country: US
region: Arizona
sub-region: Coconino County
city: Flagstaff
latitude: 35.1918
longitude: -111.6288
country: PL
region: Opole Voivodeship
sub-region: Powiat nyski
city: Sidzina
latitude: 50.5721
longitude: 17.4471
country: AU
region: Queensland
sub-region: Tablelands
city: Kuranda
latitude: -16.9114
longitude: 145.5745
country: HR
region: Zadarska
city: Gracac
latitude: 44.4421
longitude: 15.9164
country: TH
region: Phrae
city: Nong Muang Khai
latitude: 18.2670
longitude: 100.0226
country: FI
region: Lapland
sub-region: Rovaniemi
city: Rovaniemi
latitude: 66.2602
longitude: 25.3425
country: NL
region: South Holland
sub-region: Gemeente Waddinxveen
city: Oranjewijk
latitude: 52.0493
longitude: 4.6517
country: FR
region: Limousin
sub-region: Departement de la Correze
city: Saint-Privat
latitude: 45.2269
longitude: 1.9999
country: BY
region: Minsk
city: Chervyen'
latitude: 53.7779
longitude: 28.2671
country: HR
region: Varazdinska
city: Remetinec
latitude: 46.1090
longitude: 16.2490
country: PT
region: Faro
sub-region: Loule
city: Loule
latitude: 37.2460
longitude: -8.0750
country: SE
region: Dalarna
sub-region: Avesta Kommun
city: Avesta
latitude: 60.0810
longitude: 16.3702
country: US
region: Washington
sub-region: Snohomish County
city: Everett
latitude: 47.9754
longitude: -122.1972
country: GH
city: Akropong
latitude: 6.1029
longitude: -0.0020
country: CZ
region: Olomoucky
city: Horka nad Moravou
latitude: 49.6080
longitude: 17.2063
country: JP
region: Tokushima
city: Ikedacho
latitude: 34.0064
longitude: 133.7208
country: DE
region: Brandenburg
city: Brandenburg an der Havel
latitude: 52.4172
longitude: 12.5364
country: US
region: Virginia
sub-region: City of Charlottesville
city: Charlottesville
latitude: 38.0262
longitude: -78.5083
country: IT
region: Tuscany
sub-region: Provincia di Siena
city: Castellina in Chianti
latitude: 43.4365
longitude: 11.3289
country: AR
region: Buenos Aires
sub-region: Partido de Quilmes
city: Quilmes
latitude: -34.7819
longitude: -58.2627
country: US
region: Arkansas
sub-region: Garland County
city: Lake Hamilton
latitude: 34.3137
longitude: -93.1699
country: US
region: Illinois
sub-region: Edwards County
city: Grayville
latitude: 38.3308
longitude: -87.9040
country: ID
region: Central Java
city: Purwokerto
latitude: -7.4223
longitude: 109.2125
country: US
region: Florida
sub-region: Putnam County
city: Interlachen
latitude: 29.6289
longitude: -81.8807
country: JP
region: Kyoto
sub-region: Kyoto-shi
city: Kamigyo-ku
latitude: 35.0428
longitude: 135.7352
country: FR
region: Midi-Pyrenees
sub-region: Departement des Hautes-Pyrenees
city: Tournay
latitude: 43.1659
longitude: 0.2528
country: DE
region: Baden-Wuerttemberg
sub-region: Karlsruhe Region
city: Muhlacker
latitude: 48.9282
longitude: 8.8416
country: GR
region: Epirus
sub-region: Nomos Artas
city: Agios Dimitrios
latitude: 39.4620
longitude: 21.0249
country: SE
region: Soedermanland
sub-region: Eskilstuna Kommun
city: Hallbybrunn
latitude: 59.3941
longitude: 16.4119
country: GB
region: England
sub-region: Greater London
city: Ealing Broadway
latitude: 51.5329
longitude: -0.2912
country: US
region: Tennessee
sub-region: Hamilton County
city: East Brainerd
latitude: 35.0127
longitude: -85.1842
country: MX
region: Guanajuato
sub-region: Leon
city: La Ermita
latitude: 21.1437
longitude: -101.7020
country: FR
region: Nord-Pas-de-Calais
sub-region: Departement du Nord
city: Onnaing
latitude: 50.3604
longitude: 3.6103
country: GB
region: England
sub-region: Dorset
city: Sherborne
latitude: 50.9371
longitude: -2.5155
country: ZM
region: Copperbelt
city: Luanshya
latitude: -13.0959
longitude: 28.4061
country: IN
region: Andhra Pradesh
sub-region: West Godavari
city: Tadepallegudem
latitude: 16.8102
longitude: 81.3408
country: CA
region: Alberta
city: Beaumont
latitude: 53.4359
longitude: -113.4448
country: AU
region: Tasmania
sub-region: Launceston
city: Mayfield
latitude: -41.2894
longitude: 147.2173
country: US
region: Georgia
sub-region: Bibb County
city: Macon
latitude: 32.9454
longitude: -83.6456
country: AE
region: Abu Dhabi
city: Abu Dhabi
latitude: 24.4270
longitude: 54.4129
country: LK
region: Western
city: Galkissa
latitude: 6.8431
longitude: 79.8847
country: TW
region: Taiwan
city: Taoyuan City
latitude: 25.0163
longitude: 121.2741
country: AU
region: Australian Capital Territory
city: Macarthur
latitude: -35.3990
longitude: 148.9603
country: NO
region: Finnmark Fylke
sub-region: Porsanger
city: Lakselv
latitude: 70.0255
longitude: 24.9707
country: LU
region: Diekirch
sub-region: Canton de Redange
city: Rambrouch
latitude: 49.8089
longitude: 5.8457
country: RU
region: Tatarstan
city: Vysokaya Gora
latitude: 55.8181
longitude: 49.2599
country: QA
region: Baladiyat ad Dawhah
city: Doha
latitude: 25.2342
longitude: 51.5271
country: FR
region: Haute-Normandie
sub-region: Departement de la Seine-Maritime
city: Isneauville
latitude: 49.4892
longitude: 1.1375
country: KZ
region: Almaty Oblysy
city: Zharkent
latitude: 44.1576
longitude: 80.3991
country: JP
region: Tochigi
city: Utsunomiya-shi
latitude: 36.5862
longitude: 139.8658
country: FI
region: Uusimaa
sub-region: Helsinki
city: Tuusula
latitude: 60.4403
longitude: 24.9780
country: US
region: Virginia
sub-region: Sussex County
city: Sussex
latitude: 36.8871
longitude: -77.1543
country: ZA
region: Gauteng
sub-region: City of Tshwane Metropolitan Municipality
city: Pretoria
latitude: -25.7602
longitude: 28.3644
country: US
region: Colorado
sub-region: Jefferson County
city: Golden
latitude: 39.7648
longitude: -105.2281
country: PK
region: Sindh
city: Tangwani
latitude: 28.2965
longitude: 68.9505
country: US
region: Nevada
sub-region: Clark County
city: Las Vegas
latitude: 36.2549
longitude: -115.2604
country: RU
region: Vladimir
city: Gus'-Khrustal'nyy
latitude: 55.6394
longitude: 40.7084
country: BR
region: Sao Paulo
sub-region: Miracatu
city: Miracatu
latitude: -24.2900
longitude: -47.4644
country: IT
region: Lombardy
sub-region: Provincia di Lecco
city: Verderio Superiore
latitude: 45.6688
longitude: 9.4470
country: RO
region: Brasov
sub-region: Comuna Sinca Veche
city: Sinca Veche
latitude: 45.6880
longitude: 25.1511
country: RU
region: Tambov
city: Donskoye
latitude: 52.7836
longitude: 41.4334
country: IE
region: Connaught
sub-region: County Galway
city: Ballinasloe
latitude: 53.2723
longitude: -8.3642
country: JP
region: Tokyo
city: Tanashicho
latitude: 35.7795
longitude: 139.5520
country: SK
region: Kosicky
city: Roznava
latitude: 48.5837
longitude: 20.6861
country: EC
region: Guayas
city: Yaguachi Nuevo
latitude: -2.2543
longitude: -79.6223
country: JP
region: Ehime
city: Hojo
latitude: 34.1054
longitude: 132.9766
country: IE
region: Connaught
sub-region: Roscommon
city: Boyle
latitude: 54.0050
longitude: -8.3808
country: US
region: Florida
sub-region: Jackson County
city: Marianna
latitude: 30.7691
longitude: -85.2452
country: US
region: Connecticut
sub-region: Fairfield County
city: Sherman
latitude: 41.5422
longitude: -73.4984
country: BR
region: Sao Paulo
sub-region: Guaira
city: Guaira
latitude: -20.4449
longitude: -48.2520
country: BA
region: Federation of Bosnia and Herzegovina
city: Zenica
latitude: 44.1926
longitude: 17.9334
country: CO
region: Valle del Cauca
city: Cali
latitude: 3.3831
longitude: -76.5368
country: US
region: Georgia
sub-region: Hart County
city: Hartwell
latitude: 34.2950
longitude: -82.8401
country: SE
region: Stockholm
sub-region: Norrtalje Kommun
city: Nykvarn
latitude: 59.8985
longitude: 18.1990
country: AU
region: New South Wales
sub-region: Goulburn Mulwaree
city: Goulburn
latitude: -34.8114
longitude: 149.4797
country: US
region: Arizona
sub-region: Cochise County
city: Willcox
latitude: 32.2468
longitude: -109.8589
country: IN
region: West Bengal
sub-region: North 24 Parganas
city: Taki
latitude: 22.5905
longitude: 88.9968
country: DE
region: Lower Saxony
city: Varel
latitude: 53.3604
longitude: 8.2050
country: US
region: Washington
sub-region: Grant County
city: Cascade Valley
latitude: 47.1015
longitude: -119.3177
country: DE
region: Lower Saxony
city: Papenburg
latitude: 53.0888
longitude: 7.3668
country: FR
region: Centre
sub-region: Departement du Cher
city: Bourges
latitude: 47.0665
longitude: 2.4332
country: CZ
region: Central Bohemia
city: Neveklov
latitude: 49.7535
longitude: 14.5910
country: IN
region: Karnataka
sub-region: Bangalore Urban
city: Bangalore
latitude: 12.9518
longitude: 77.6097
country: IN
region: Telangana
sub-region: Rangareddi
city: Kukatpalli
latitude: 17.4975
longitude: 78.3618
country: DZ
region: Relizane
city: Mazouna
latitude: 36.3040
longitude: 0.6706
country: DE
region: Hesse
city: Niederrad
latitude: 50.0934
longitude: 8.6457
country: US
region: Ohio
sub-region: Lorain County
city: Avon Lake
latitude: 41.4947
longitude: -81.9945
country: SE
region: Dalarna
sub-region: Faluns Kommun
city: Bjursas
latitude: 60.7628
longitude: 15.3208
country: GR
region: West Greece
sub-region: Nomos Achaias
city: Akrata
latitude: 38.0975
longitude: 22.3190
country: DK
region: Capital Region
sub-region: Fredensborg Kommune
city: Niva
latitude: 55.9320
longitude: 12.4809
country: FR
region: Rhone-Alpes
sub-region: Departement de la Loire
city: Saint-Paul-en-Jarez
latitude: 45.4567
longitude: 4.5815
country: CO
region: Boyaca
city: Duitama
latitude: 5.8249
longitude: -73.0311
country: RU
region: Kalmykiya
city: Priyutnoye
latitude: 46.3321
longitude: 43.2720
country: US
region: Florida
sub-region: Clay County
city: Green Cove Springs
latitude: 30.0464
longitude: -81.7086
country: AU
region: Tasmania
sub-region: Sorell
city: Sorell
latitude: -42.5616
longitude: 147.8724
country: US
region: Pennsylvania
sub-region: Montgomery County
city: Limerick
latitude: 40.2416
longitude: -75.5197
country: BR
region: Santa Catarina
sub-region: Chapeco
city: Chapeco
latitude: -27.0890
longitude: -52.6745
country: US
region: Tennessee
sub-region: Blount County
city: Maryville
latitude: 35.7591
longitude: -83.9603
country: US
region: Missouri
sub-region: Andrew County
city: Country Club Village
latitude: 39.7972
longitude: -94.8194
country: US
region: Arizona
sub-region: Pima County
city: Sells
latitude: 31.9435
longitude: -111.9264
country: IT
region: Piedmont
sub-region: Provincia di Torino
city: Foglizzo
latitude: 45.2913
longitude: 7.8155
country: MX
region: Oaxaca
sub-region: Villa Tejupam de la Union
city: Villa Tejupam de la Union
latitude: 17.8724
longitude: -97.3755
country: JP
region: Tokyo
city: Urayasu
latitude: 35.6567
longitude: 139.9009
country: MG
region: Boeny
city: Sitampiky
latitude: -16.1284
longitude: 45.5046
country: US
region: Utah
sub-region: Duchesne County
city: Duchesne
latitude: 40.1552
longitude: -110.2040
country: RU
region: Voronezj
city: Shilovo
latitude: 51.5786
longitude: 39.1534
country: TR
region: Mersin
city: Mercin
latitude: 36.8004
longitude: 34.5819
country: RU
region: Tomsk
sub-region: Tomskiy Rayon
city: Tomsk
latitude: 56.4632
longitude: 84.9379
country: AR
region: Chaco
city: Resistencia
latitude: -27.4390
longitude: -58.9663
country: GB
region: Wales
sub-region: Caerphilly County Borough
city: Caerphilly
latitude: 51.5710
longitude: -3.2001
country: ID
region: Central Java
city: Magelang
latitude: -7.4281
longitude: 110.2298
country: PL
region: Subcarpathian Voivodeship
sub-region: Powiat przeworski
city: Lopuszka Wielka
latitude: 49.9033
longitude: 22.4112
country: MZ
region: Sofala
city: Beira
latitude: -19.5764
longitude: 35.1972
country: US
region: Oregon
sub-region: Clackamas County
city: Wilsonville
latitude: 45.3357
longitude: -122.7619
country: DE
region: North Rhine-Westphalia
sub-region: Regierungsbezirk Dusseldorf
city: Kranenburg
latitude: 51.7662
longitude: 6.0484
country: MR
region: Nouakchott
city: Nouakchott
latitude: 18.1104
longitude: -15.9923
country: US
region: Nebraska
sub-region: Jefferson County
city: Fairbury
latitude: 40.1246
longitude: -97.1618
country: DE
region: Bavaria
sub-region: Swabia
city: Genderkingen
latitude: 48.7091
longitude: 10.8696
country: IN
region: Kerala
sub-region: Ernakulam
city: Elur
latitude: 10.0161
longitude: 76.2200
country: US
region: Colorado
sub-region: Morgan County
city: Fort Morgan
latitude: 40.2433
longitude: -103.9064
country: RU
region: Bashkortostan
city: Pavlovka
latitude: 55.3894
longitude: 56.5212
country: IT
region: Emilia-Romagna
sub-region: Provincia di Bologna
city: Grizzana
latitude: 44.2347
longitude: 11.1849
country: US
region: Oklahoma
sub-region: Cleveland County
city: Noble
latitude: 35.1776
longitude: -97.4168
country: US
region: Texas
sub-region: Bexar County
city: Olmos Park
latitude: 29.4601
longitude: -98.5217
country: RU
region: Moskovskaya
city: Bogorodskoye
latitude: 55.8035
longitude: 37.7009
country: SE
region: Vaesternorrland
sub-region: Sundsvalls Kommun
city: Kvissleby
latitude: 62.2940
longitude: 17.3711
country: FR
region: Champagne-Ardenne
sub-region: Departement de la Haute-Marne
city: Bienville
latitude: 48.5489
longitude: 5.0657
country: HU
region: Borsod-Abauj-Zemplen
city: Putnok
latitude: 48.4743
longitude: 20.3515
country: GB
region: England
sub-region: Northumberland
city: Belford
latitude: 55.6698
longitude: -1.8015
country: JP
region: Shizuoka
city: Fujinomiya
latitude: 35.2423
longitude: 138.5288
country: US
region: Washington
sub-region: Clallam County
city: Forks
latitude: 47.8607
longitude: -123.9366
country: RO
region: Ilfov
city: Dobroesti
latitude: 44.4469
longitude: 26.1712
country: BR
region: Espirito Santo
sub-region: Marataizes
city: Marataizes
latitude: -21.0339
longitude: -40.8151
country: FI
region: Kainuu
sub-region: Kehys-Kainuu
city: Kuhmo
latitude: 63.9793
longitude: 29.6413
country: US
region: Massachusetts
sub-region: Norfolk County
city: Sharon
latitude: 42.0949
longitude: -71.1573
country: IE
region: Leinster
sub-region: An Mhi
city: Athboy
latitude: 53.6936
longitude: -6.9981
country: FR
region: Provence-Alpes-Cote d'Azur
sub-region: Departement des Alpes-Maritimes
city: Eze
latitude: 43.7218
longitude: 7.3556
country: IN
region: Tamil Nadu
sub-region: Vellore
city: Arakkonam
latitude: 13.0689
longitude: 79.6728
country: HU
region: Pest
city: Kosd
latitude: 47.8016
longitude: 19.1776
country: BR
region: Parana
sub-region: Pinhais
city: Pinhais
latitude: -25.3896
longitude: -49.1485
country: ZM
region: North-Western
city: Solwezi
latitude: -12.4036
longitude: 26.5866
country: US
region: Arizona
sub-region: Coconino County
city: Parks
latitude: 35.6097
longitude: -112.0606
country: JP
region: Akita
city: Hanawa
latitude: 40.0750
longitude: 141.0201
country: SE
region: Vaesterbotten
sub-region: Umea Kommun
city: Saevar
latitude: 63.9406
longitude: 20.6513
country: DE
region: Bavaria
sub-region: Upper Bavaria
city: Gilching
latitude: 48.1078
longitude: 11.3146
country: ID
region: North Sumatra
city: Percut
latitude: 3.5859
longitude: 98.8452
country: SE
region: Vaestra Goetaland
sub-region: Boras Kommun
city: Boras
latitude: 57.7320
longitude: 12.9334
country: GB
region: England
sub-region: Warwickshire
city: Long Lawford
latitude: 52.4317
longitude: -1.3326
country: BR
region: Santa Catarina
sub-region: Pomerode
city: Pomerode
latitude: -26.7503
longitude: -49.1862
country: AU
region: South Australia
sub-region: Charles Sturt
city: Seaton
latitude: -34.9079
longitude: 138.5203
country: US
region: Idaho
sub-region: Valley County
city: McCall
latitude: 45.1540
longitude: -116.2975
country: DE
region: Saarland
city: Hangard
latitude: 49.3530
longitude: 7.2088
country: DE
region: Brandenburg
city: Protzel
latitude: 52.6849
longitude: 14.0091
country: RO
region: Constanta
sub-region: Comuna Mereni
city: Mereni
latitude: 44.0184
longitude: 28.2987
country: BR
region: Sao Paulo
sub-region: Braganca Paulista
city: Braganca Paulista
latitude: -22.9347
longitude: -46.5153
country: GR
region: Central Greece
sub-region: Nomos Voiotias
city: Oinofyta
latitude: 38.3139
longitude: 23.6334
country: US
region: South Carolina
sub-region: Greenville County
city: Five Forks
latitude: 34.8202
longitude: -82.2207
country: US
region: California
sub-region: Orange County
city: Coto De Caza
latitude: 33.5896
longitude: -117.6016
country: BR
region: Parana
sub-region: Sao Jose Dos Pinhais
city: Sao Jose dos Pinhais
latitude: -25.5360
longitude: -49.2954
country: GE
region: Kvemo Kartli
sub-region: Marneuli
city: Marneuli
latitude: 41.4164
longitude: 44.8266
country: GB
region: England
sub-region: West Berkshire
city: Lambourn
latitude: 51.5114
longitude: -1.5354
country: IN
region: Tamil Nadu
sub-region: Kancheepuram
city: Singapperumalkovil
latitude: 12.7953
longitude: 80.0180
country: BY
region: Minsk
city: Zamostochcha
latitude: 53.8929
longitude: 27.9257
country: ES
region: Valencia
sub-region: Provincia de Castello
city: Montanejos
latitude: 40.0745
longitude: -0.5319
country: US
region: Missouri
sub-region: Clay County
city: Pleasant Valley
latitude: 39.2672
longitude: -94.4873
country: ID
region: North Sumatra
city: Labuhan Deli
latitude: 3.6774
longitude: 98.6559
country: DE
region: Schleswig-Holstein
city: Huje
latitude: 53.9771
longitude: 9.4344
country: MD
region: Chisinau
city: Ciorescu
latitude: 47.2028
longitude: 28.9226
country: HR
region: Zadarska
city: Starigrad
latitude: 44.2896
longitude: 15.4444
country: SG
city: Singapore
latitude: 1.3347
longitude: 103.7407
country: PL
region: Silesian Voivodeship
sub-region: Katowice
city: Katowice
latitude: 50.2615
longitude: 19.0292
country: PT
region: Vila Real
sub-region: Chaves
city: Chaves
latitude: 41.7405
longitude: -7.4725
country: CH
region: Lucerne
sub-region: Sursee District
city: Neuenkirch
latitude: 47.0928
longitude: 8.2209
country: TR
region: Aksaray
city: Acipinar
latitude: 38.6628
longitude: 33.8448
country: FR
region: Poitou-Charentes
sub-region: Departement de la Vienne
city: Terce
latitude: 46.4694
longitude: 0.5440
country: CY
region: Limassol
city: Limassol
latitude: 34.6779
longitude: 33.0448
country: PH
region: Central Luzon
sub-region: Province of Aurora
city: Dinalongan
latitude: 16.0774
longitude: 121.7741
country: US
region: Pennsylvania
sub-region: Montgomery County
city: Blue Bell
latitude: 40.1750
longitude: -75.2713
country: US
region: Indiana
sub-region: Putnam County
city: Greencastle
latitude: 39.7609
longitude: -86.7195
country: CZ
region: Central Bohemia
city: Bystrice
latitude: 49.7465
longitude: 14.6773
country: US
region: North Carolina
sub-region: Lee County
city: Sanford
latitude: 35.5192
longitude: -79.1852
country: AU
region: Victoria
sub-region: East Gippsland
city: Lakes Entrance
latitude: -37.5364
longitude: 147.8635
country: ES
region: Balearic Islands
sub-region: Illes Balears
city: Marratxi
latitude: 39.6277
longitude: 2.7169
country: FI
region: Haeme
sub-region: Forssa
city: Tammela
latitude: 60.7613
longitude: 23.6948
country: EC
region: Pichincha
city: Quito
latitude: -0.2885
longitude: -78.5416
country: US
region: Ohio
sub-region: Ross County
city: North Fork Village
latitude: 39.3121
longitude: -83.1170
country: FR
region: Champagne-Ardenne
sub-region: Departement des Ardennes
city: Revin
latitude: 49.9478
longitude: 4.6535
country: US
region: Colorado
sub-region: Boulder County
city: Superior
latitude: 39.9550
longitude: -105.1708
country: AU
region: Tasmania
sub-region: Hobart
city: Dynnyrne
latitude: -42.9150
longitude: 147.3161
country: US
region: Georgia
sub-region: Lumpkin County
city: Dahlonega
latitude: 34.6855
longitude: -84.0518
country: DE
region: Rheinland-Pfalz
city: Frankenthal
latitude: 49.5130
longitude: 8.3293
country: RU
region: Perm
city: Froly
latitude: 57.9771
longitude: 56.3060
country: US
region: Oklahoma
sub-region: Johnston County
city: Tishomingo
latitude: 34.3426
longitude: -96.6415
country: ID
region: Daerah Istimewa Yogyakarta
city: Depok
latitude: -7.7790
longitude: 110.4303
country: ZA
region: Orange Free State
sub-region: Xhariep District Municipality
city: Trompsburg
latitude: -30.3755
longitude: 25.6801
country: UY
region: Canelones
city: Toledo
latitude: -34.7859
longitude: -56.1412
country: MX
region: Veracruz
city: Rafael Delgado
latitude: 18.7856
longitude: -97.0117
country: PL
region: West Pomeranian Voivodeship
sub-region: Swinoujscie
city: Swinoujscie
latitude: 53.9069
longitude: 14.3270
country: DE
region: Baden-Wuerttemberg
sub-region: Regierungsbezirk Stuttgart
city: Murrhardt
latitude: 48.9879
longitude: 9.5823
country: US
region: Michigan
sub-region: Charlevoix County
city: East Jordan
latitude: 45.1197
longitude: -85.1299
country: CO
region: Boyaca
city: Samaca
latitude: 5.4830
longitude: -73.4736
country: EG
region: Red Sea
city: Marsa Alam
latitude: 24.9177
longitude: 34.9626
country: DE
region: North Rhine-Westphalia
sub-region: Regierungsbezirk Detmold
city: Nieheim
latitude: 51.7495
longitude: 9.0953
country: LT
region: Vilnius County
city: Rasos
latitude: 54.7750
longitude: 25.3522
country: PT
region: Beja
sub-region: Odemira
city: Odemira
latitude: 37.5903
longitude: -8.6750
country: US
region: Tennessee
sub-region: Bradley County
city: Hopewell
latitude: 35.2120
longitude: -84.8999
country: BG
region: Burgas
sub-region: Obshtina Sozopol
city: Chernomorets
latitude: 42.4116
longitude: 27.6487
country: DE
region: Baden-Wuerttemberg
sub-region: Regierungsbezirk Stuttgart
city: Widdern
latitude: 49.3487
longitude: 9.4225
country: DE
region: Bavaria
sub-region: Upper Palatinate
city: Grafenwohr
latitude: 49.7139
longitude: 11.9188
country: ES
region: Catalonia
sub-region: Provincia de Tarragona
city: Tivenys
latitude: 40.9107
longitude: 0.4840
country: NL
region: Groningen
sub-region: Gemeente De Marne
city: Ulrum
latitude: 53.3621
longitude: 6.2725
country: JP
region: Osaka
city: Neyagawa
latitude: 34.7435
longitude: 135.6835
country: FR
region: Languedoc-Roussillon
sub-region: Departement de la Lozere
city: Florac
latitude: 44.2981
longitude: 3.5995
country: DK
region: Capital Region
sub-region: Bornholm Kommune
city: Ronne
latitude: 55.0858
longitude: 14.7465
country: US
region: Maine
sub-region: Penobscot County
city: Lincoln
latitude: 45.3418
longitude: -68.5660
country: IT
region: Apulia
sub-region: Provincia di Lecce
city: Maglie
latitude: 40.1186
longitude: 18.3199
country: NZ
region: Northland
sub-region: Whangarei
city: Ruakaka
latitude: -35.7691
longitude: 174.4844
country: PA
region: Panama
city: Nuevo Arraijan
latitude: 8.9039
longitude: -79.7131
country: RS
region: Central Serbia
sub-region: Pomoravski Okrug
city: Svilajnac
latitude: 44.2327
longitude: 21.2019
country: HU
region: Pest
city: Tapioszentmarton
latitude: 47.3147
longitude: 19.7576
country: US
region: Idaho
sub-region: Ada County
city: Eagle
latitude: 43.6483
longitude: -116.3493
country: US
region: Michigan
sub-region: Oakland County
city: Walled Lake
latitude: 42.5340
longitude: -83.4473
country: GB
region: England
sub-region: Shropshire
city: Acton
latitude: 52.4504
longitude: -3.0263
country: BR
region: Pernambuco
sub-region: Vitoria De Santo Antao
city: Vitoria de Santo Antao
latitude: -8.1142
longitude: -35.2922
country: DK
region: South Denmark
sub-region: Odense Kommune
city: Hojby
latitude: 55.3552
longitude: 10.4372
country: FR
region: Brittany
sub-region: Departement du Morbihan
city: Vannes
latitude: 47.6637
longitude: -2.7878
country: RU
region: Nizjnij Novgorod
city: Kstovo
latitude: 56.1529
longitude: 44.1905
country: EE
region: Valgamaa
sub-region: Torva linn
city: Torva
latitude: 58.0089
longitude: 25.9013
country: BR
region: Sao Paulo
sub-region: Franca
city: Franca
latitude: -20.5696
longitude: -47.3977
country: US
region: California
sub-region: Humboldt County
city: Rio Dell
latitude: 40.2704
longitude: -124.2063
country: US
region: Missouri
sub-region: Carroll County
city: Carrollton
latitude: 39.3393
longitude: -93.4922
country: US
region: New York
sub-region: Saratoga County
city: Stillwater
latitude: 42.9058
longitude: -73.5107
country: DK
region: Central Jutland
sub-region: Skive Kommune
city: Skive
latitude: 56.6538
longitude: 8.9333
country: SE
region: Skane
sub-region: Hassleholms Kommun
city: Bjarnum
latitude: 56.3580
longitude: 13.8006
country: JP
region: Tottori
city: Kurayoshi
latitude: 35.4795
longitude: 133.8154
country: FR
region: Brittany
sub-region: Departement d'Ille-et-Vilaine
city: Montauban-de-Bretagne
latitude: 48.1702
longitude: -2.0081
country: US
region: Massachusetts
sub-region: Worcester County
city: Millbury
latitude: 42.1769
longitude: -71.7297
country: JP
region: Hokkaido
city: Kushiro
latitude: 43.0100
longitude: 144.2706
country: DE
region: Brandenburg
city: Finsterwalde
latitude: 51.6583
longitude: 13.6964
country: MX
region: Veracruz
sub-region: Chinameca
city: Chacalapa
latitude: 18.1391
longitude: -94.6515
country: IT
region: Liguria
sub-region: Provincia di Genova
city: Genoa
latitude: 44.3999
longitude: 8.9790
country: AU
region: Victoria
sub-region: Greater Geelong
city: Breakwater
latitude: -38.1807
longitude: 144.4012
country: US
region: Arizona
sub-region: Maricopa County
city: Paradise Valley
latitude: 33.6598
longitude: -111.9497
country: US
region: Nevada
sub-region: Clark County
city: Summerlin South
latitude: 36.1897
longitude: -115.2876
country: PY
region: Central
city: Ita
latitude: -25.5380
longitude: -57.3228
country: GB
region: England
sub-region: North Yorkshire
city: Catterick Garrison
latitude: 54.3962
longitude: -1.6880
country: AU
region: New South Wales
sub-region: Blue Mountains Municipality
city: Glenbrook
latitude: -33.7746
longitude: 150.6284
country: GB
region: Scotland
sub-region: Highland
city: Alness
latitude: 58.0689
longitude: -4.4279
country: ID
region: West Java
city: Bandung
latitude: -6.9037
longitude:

Written instruction
Pull out every line in the listing above that contains the string "Provincia".

The answer
sub-region: Provincia di Siena
sub-region: Provincia di Lecco
sub-region: Provincia di Torino
sub-region: Provincia di Bologna
sub-region: Provincia de Castello
sub-region: Provincia de Tarragona
sub-region: Provincia di Lecce
sub-region: Provincia di Genova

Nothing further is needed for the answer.